You may think (as I did) that, by spanning so many subjects, each one would be a pamphlet in size. Here, again, I am pleased to say I was surprised. Each book I've seen is a really nice hard back spanning over 100 pages in length. They contain: nice clear diagrams; formulas; anecdotes about the history; fact boxes and even problems to challenge you.
Book number 1. |
What about the content?
Well here is my first admission: I haven't actually read the first book. The first one is all about the golden ratio and its geometry and to be honest, I've never been a fan of the golden ratio because even though it has some extremely nice mathematical properties I find that discussions quickly descend into numerology [Rant 1]. So, instead of starting with The Golden Ratio, I jumped straight in with "When Straight Lines Meet" a book all about non-Euclidean geometry.
Now I would've expected the book to have started with easy stuff, y'know setting up the cartesian coordinates and linear geometry leading on to hyperbolic and elliptic geometry later. How wrong could I have been? The first chapter drops you straight in by explaining the taxi cab metric, using the city of el Ensanche as an illustration.
el Ensanche's very regular city set up. |
This is certainly one of the strengths of the books. They use of definite, tangible examples allowing them to discuss complex ideas and very quickly outstrip even my knowledge! For example I had never heard of Girolamo Saccheri's contribution to non-Euclidean geometry.

· · · ·

■ WHAT IS ASKED ■
(a) Please answer these from the book review, one line each:
(i) How many pages does each book span?
(ii) What is the first book about?
(iii) Which city does the first chapter of "When Straight Lines Meet" use to illustrate the taxi cab metric?
(b) Summarize the book review in two sentences.
The listing that comes next is from an unrelated source.

· · · ·

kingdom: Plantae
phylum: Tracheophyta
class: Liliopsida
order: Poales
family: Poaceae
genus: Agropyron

· · · ·

■ FINAL RESULTS ■
(a)
(i) Over 100 pages.
(ii) The golden ratio and its geometry.
(iii) El Ensanche.

(b) Each book is a hardback of over 100 pages, with clear diagrams, formulas, anecdotes about the history, fact boxes and problems. The reviewer skipped the first book, on the golden ratio, and began with "When Straight Lines Meet," a book on non-Euclidean geometry that opens with the taxi cab metric illustrated by el Ensanche and uses tangible examples to discuss complex ideas.